I cleared my throat of its dull ache. “Hard work, sitting up.”

“I have this theory: The way a baby acts when she’s tired, that’s how she’s going to be as an adult when she’s drunk. Like, are you the angry drunk, throwing chairs through windows? Or are you a fun drunk who gets loopy and starts kissing everyone.”

“What kind of baby do we have?”

“Fun for sure.”

I said, “You’re totally right. It’s like having a roommate who never sobers up.”

“Laugh a little. Cry a little. Poop yourself.”

Charlotte pitched toward the floor, bursting into tears as Amy caught her.

“Aaaand we’re done.

“You want me to put her down?” I asked.

“I was hoping to stretch her for another half hour.”

I hauled myself to my feet and grabbed the baby carrier. “I’ll take her for a walk.”

“Is it cold out?”

“I’ll put a blanket on her. Don’t worry. I got it.”

“I know.”

Wrestling with the straps, hunching and contorting. “I hate these things. Why don’t they make them bigger?”
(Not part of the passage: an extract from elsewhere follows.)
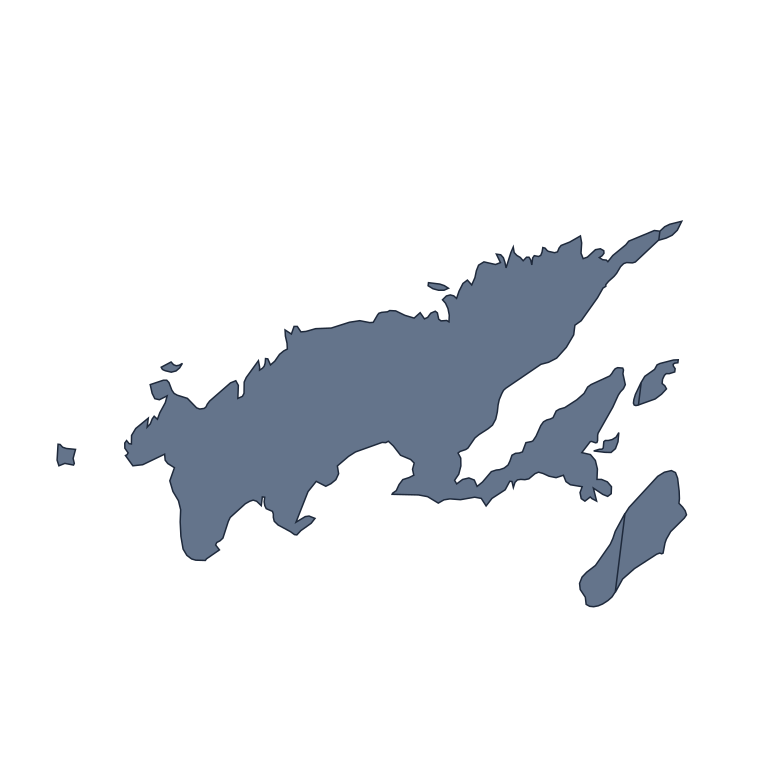 map outline of Northern (Equal Earth projection), rotated 7°
{"feature_id": "FJI-2619", "entity_name": "Northern", "entity_type": "Division", "adm_level": 1, "iso_a3": "FJI", "parent_name": "Fiji", "parent_adm1": "", "projection": "equal_earth", "projection_center": [179.45, -16.564], "detail": "fine", "context": "isolated", "style": "filled", "palette": "slate", "viewbox_px": 768, "rotation_deg": 7, "n_neighbors": 0, "source": "natural_earth", "source_scale": "10m", "svg_char_len": 6166}
<svg xmlns="http://www.w3.org/2000/svg" viewBox="0 0 768 768"><g transform="rotate(7 384 384)"><path d="M639.2,207.5L618.6,232.3L615.9,233.5L610.0,233.9L607.2,235.3L604.5,238.7L601.4,245.8L599.2,249.2L594.4,254.7L592.0,258.4L592.3,260.0L589.7,262.1L585.4,272.4L572.0,297.2L566.3,302.4L566.3,312.1L560.5,325.4L552.2,337.3L544.7,342.4L537.4,345.3L505.5,373.3L503.4,375.7L502.1,379.1L500.3,385.4L499.8,390.9L499.9,397.9L499.2,405.2L496.7,411.6L492.9,415.6L484.4,422.7L480.8,426.5L475.1,437.4L473.1,439.1L467.7,441.7L465.9,443.5L469.2,448.2L470.3,456.0L469.2,464.4L465.8,471.0L468.3,474.3L473.6,469.2L479.7,466.9L485.3,468.3L488.9,474.3L493.7,469.3L501.2,457.9L505.9,455.7L509.3,454.9L513.5,452.8L517.0,449.3L518.4,445.1L519.7,439.1L522.9,436.8L526.7,436.0L529.7,434.5L532.0,424.9L537.5,423.1L538.8,422.2L541.3,417.2L544.7,406.1L546.9,402.1L550.0,399.8L553.3,398.5L555.9,396.8L558.2,389.8L561.1,387.6L566.3,385.4L577.3,376.2L583.7,369.0L586.5,362.2L589.6,359.3L607.1,348.5L608.8,346.0L610.1,343.1L611.6,340.7L613.9,339.3L619.0,339.1L620.0,340.9L619.9,344.7L623.6,355.3L622.2,359.5L619.7,362.9L617.9,366.5L613.9,379.2L602.5,406.7L602.3,408.8L602.9,414.1L602.5,416.1L601.2,416.6L597.1,415.7L595.7,416.1L588.7,428.0L597.5,428.9L603.1,434.1L606.2,442.4L607.0,452.7L611.6,452.2L617.6,453.9L622.3,458.2L622.9,465.2L619.7,468.3L614.6,466.9L604.5,461.8L609.3,474.3L604.3,472.4L602.5,471.0L597.7,475.8L593.7,473.7L591.8,467.9L593.2,461.8L581.3,461.3L576.5,458.7L573.2,452.7L566.2,456.0L559.0,455.4L552.7,453.4L548.1,452.7L544.8,454.6L539.3,460.5L535.5,461.8L531.4,462.0L528.1,462.9L526.0,465.7L525.0,471.0L522.9,465.2L520.7,465.2L517.2,474.2L505.1,484.4L500.2,492.6L494.5,485.7L487.8,485.3L474.0,489.5L463.4,490.0L457.6,491.7L452.4,495.6L441.0,490.5L431.7,489.9L405.5,492.5L405.8,491.4L409.2,488.3L411.2,482.0L414.3,476.6L420.3,473.8L424.7,470.9L422.7,465.2L423.6,458.8L419.7,455.7L409.1,452.7L400.8,444.3L395.3,440.3L392.9,442.0L389.3,442.2L364.0,454.9L357.6,460.2L347.7,471.0L349.9,478.6L347.9,484.8L343.5,489.4L338.7,492.6L328.6,488.9L321.7,500.1L313.5,531.9L322.0,525.2L325.7,524.2L331.9,525.8L328.7,531.1L319.3,539.7L315.9,544.4L313.5,544.4L309.2,542.0L296.1,536.9L291.8,533.6L290.4,529.9L290.0,526.5L288.8,524.0L282.3,522.1L280.5,519.3L279.4,515.5L279.4,510.9L277.0,510.9L277.0,519.7L271.9,515.9L268.3,515.2L265.1,516.7L261.0,519.7L247.6,535.2L246.2,539.4L242.9,556.6L240.4,559.6L237.3,561.7L236.5,564.3L240.9,568.7L229.1,579.2L228.2,580.9L218.7,581.8L214.3,581.1L209.2,578.1L204.7,572.3L201.0,560.0L198.5,545.7L197.5,533.6L194.2,524.9L187.6,516.4L183.2,506.2L186.2,492.6L179.1,489.3L176.1,486.3L174.8,480.4L154.4,493.5L144.7,495.8L136.1,486.5L137.6,485.5L138.4,483.5L134.6,479.3L133.9,474.2L135.4,471.5L138.3,474.3L140.6,474.3L139.7,465.8L143.0,458.4L154.2,446.6L154.2,455.7L156.9,452.0L158.2,446.9L159.8,444.0L163.4,446.6L165.0,439.8L169.2,429.2L170.2,422.2L163.0,427.0L158.3,426.5L155.0,421.5L152.0,413.1L164.6,407.1L167.9,406.7L170.4,408.8L174.2,416.0L176.8,418.9L180.2,420.3L190.6,422.2L200.9,430.5L204.2,431.3L208.6,430.1L210.2,428.3L211.0,425.7L213.0,422.2L231.5,401.6L236.5,398.8L239.6,403.1L240.7,416.1L245.0,413.5L246.2,410.3L245.0,399.1L246.5,394.3L256.5,376.2L258.5,382.4L258.8,385.4L261.4,383.2L262.9,381.0L263.5,377.8L263.3,373.2L265.6,373.2L269.0,378.9L272.8,374.7L276.7,367.3L280.4,363.4L283.8,361.1L282.8,355.4L280.3,348.5L279.2,342.4L286.0,345.7L287.7,337.8L290.9,337.4L295.2,342.4L300.2,341.3L309.4,337.4L324.8,334.9L342.2,326.9L352.2,324.1L362.4,324.8L365.8,324.1L369.2,316.2L370.3,314.4L372.9,313.2L378.7,311.9L380.7,310.4L386.7,310.0L396.4,313.3L405.9,314.9L411.2,308.8L416.2,314.4L419.2,312.6L421.8,308.0L426.0,305.5L428.3,306.9L430.4,313.0L432.9,314.4L438.5,313.3L440.9,314.4L440.4,307.7L438.3,301.3L435.2,296.3L431.8,293.3L435.2,289.0L438.9,287.5L442.5,288.0L445.6,290.2L447.2,282.6L450.1,274.6L454.1,270.7L459.0,275.0L461.3,267.3L461.9,260.2L463.4,254.5L468.3,250.6L480.1,251.8L484.8,249.3L479.7,241.4L484.1,241.5L487.1,244.1L489.2,248.5L491.0,253.9L493.9,238.1L495.6,232.3L497.2,237.7L500.2,240.2L503.9,241.8L507.1,244.7L510.0,240.8L512.5,240.5L514.5,243.0L516.2,247.8L516.2,240.8L517.5,238.3L521.9,238.6L523.9,237.2L524.8,233.9L525.0,229.2L527.3,229.5L529.7,231.7L531.0,232.3L537.3,232.9L540.1,231.7L541.2,227.7L542.9,224.9L551.0,220.5L560.9,213.1L563.0,219.9L563.6,230.1L566.4,235.3L570.4,233.3L577.5,224.9L582.3,223.4L585.9,224.9L586.4,227.4L584.9,230.1L582.3,232.3L585.9,234.0L589.6,233.9L591.3,235.3L595.4,228.6L607.1,216.3L609.5,212.4L633.6,198.7L639.2,198.7L639.2,207.5ZM639.0,483.5L642.3,476.6L666.9,442.3L673.0,437.4L679.8,434.9L684.1,436.4L686.9,441.7L690.0,454.3L691.2,461.8L691.3,466.5L695.4,469.8L698.4,473.1L700.2,477.0L698.4,480.5L686.5,495.6L683.2,503.5L682.3,507.5L681.6,517.9L680.3,518.7L678.3,518.2L675.4,519.7L655.1,536.7L644.6,548.5L638.9,562.7L639.0,483.5ZM638.9,562.1L636.3,567.5L632.6,571.7L627.8,575.7L623.6,578.1L619.3,579.5L615.2,579.6L611.5,578.1L609.8,571.1L603.8,564.1L602.4,558.1L604.1,551.5L608.1,546.1L616.0,538.3L628.1,515.5L630.0,509.4L631.5,502.0L639.0,482.9L638.9,562.1ZM639.1,351.0L641.9,344.6L650.8,336.5L652.7,331.7L655.4,330.0L668.4,324.9L673.1,324.1L673.1,327.1L670.0,327.9L668.6,329.2L669.0,330.9L671.1,333.3L671.1,336.6L665.8,339.0L662.9,339.3L661.3,341.2L659.9,345.4L660.0,349.6L662.9,351.5L665.0,354.4L660.7,360.3L655.0,365.8L639.1,373.8L639.1,351.0ZM85.8,486.5L84.5,495.7L86.3,500.6L85.7,502.3L76.9,501.7L71.3,504.8L68.8,499.4L67.8,483.5L69.9,483.5L72.7,485.9L76.6,486.7L85.8,486.5ZM639.2,198.7L643.4,193.7L648.2,190.6L659.7,186.2L656.4,195.6L651.9,201.2L646.3,204.8L639.2,207.8L639.2,198.7ZM611.6,424.9L600.3,424.9L605.8,422.5L608.2,422.2L609.4,420.8L609.2,414.5L610.5,413.1L613.6,412.7L617.3,411.3L620.8,408.5L623.0,403.6L623.3,412.8L621.6,420.0L617.7,424.3L611.6,424.9ZM170.0,388.1L172.8,390.5L175.6,391.2L178.5,390.3L181.4,388.1L179.2,392.9L176.0,396.4L171.4,398.2L165.3,397.5L162.9,396.8L161.9,396.1L160.8,394.5L170.0,388.1ZM427.2,278.0L431.9,279.0L436.3,281.1L432.2,283.6L426.8,284.3L421.0,283.5L415.8,281.1L415.8,278.0L427.2,278.0ZM639.1,373.9L636.6,374.7L634.9,374.4L633.9,372.6L633.9,369.0L634.8,363.7L639.1,350.8L639.1,373.9Z" fill="#64748b" stroke="#1e293b" stroke-width="1.5"/></g></svg>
“Clay. Did you hear what I said?”

I stopped and looked at her. “Sorry. What?”

“You’re a great dad,” she said. “I want you to know that.”


AT THE MOUTH of the driveway, I paused to adjust the blanket over Charlotte’s head. My fingers grazed the soft spot in her skull, parchment skin drawn drum-tight, pulsing like the vulnerable heart of a bird.